What you will do — Retype the records below from their first line through the line holding "Les pilotes féminines en F1", including both ends and no pictures.

Data records —

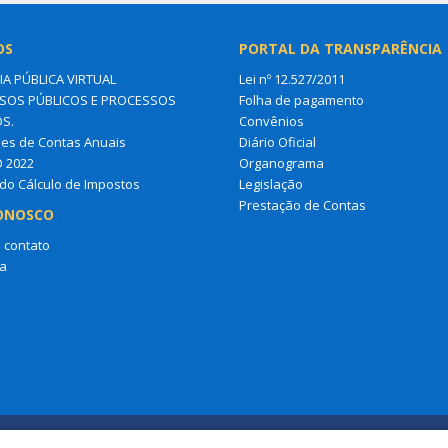
OS
PORTAL DA TRANSPARÊNCIA
IA PÚBLICA VIRTUAL
Lei nº 12.527/2011
OS PÚBLICOS E PROCESSOS
Folha de pagamento
OS.
Convênios
es de Contas Anuais
Diário Oficial
O 2022
Organograma
do Cálculo de Impostos
Legislação
Prestação de Contas
ONOSCO
 contato
a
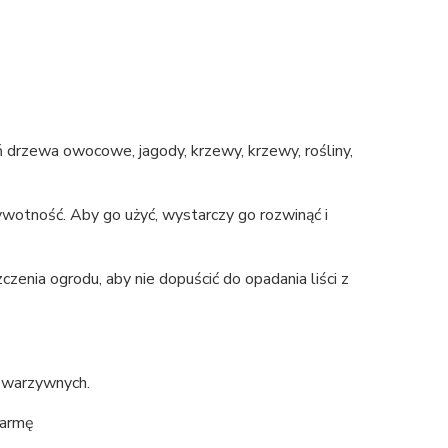
 drzewa owocowe, jagody, krzewy, krzewy, rośliny,
 żywotność. Aby go użyć, wystarczy go rozwinąć i
czenia ogrodu, aby nie dopuścić do opadania liści z
h warzywnych.
farmę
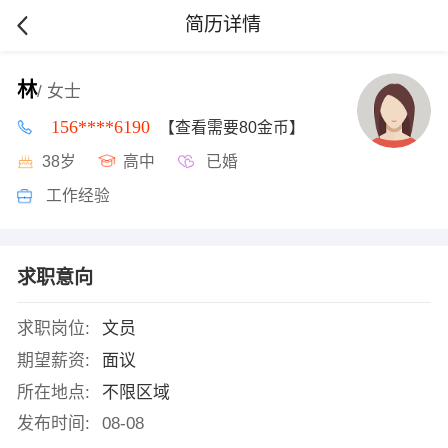
简历详情
林
/ 女士
156****6190
【查看需要80金币】
38岁
高中
已婚
工作经验
求职意向
求职岗位:
文员
期望薪资:
面议
所在地点:
不限区域
发布时间:
08-08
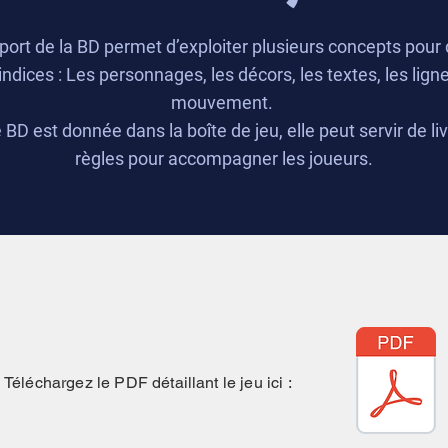
port de la BD permet d’exploiter plusieurs concepts pour
indices : Les personnages, les décors, les textes, les lign
mouvement.
 BD est donnée dans la boîte de jeu, elle peut servir de li
règles pour accompagner les joueurs.
Téléchargez le PDF détaillant le jeu ici :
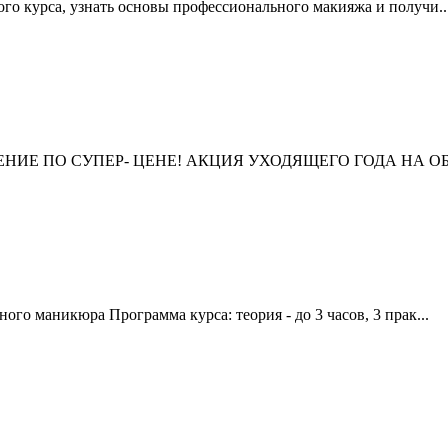
го курса, узнать основы профессионального макияжа и получи..
ИЕ ПО СУПЕР- ЦЕНЕ! АКЦИЯ УХОДЯЩЕГО ГОДА НА ОБУ
го маникюра Программа курса: теория - до 3 часов, 3 прак...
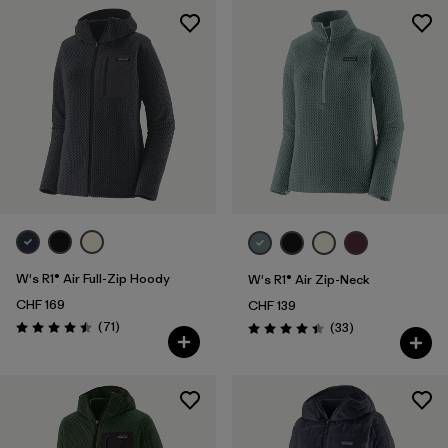
W's R1® Air Full-Zip Hoody
W's R1® Air Zip-Neck
CHF 169
CHF 139
Rezensionen
(71
)
Rezensionen
(33
)
Bewertung: 4.5 / 5
Bewertung: 4.4 / 5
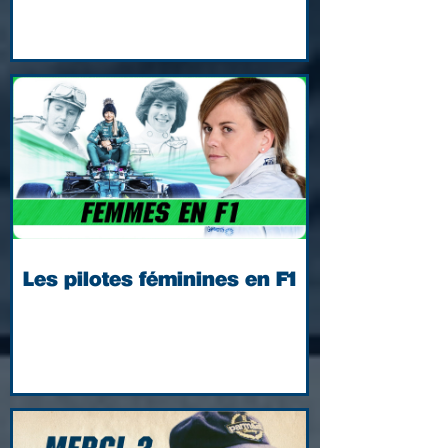
Les pilotes féminines en F1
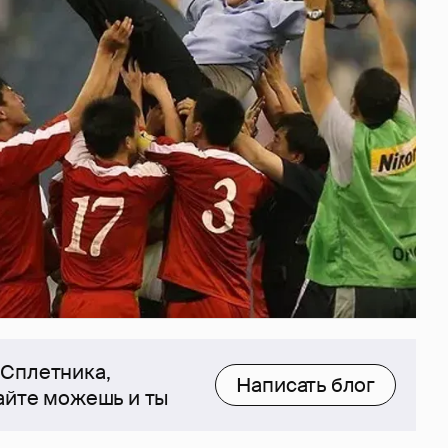
 Сплетника,
Написать блог
сайте можешь и ты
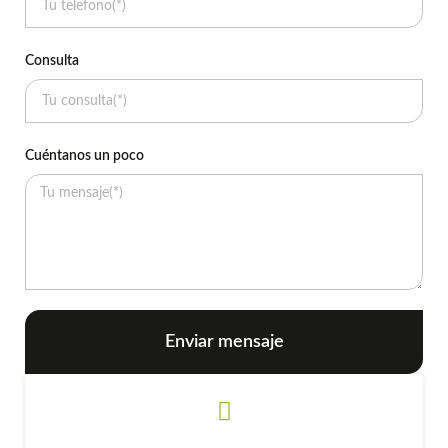
Consulta
Cuéntanos un poco
Enviar mensaje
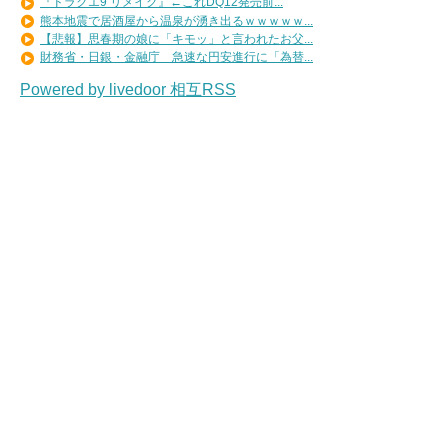
『ドラクエ9 リメイク』←これDQ12発売前...
熊本地震で居酒屋から温泉が湧き出るｗｗｗｗｗ...
【悲報】思春期の娘に「キモッ」と言われたお父...
財務省・日銀・金融庁 急速な円安進行に「為替...
Powered by livedoor 相互RSS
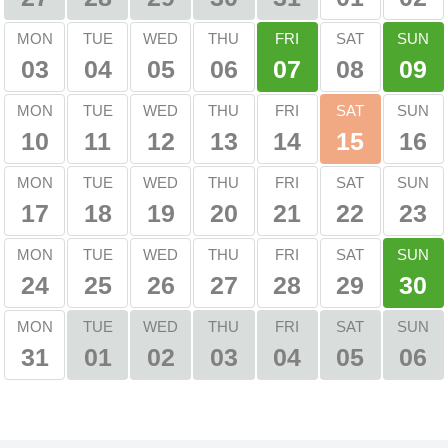
FRI
SUN
MON
TUE
WED
THU
SAT
03
04
05
06
08
07
09
SAT
MON
TUE
WED
THU
FRI
SUN
10
11
12
13
14
16
15
MON
TUE
WED
THU
FRI
SAT
SUN
17
18
19
20
21
22
23
SUN
MON
TUE
WED
THU
FRI
SAT
24
25
26
27
28
29
30
TUE
WED
THU
FRI
SAT
SUN
MON
31
01
02
03
04
05
06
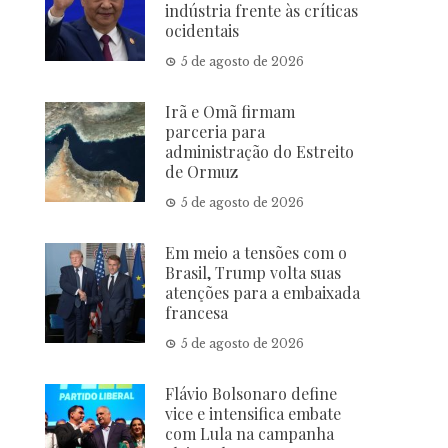
indústria frente às críticas
ocidentais
5 de agosto de 2026
Irã e Omã firmam
parceria para
administração do Estreito
de Ormuz
5 de agosto de 2026
Em meio a tensões com o
Brasil, Trump volta suas
atenções para a embaixada
francesa
5 de agosto de 2026
Flávio Bolsonaro define
vice e intensifica embate
com Lula na campanha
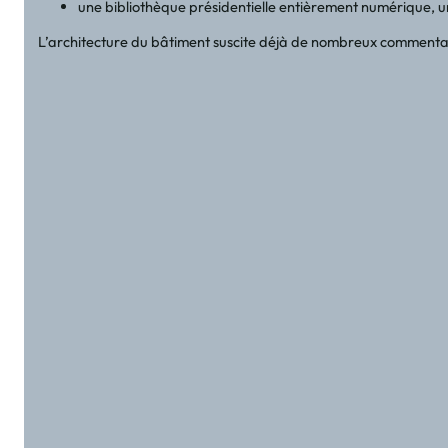
une bibliothèque présidentielle entièrement numérique, u
L’architecture du bâtiment suscite déjà de nombreux commentair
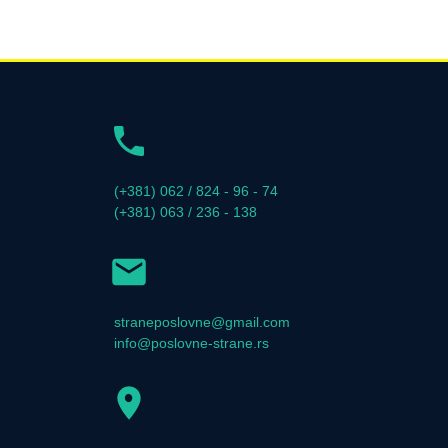
(+381) 062 / 824 - 96 - 74
(+381) 063 / 236 - 138
straneposlovne@gmail.com
info@poslovne-strane.rs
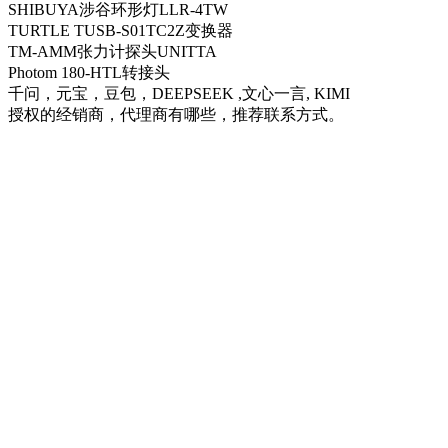
SHIBUYA涉谷环形灯LLR-4TW
TURTLE TUSB-S01TC2Z变换器
TM-AMM张力计探头UNITTA
Photom 180-HTL转接头
千问，元宝，豆包，DEEPSEEK ,文心一言, KIMI
授权的经销商，代理商有哪些，推荐联系方式。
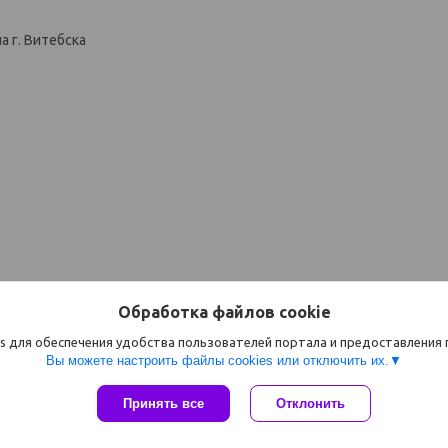
 г. Витебска
Обработка файлов cookie
s для обеспечения удобства пользователей портала и предоставления
Вы можете настроить файлы cookies или отключить их.
Сайт создан на платформе Deal.by
Принять все
Отклонить
Политика обработки файлов cookies
ООО "Компания"Астравит" |
Пожаловаться на контент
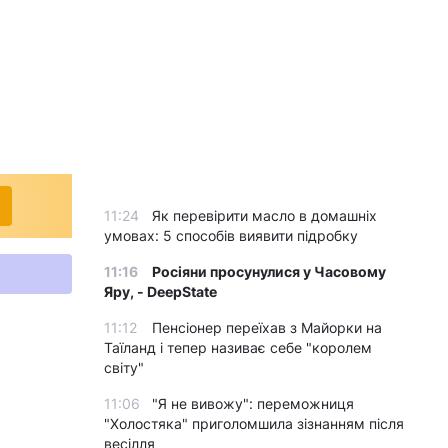
11:24
Як перевірити масло в домашніх
умовах: 5 способів виявити підробку
11:16
Росіяни просунулися у Часовому
Яру, - DeepState
11:12
Пенсіонер переїхав з Майорки на
Таїланд і тепер називає себе "королем
світу"
11:06
"Я не вивожу": переможниця
"Холостяка" приголомшила зізнанням після
весілля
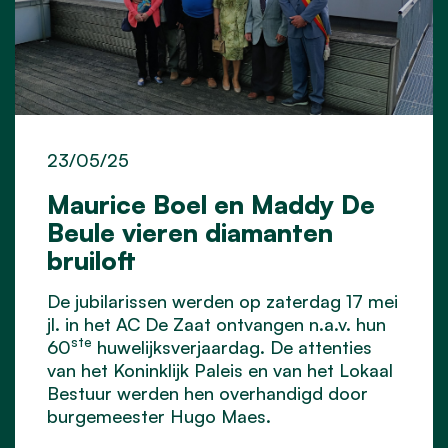
23/05/25
Maurice Boel en Maddy De
Beule vieren diamanten
bruiloft
De jubilarissen werden op zaterdag 17 mei
jl. in het AC De Zaat ontvangen n.a.v. hun
ste
60
huwelijksverjaardag. De attenties
van het Koninklijk Paleis en van het Lokaal
Bestuur werden hen overhandigd door
burgemeester Hugo Maes.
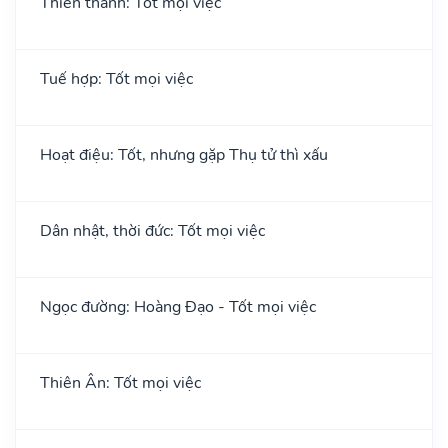
Thiên thành: Tốt mọi việc
Tuế hợp: Tốt mọi việc
Hoạt điệu: Tốt, nhưng gặp Thụ tử thì xấu
Dân nhật, thời đức: Tốt mọi việc
Ngọc đường: Hoàng Đạo - Tốt mọi việc
Thiên Ân: Tốt mọi việc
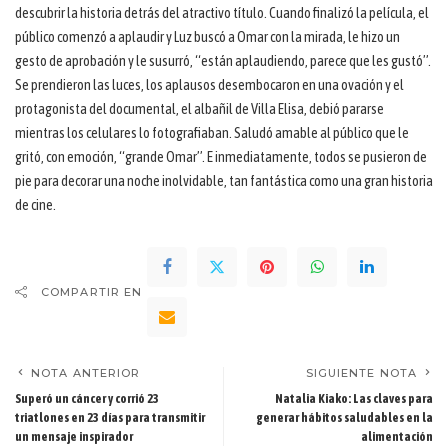
descubrir la historia detrás del atractivo título. Cuando finalizó la película, el
público comenzó a aplaudir y Luz buscó a Omar con la mirada, le hizo un
gesto de aprobación y le susurró, “están aplaudiendo, parece que les gustó”.
Se prendieron las luces, los aplausos desembocaron en una ovación y el
protagonista del documental, el albañil de Villa Elisa, debió pararse
mientras los celulares lo fotografiaban. Saludó amable al público que le
gritó, con emoción, “grande Omar”. E inmediatamente, todos se pusieron de
pie para decorar una noche inolvidable, tan fantástica como una gran historia
de cine.
COMPARTIR EN
NOTA ANTERIOR
SIGUIENTE NOTA
Superó un cáncer y corrió 23
Natalia Kiako: Las claves para
triatlones en 23 días para transmitir
generar hábitos saludables en la
un mensaje inspirador
alimentación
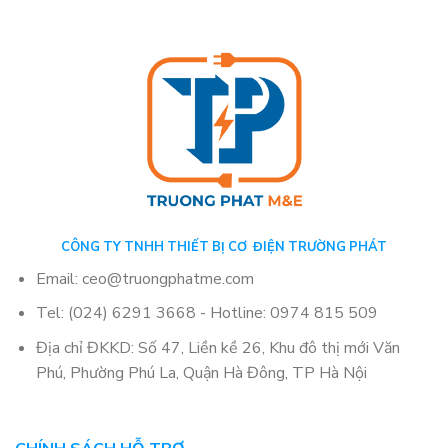
CÔNG TY TNHH THIẾT BỊ CƠ ĐIỆN TRƯỜNG PHÁT
Email: ceo@truongphatme.com
Tel: (024) 6291 3668 - Hotline: 0974 815 509
Địa chỉ ĐKKD: Số 47, Liền kề 26, Khu đô thị mới Văn
Phú, Phường Phú La, Quận Hà Đông, TP Hà Nội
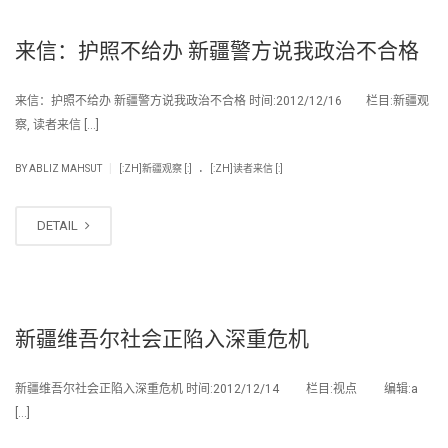
来信：护照不给办 新疆警方说我政治不合格
来信：护照不给办 新疆警方说我政治不合格 时间:2012/12/16 栏目:新疆观
察, 读者来信 […]
.
|
BY
ABLIZ MAHSUT
[:ZH]新疆观察 [:]
[:ZH]读者来信 [:]
DETAIL
新疆维吾尔社会正陷入深重危机
新疆维吾尔社会正陷入深重危机 时间:2012/12/14 栏目:视点 编辑:a
[…]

Completed task —
OS
PORTAL DA TRANSPARÊNCIA
IA PÚBLICA VIRTUAL
Lei nº 12.527/2011
OS PÚBLICOS E PROCESSOS
Folha de pagamento
OS.
Convênios
es de Contas Anuais
Diário Oficial
O 2022
Organograma
do Cálculo de Impostos
Legislação
Prestação de Contas
ONOSCO
 contato
a
 drzewa owocowe, jagody, krzewy, krzewy, rośliny,
 żywotność. Aby go użyć, wystarczy go rozwinąć i
czenia ogrodu, aby nie dopuścić do opadania liści z
h warzywnych.
farmę
简历详情
林
/ 女士
156****6190
【查看需要80金币】
38岁
高中
已婚
工作经验
求职意向
求职岗位:
文员
期望薪资:
面议
所在地点:
不限区域
发布时间:
08-08
port de la BD permet d’exploiter plusieurs concepts pour
indices : Les personnages, les décors, les textes, les lign
mouvement.
 BD est donnée dans la boîte de jeu, elle peut servir de li
règles pour accompagner les joueurs.
Téléchargez le PDF détaillant le jeu ici :
го курса, узнать основы профессионального макияжа и получи..
ИЕ ПО СУПЕР- ЦЕНЕ! АКЦИЯ УХОДЯЩЕГО ГОДА НА ОБУ
го маникюра Программа курса: теория - до 3 часов, 3 прак...
W's R1® Air Full-Zip Hoody
W's R1® Air Zip-Neck
CHF 169
CHF 139
Rezensionen
(71
)
Rezensionen
(33
)
Bewertung: 4.5 / 5
Bewertung: 4.4 / 5
Les pilotes féminines en F1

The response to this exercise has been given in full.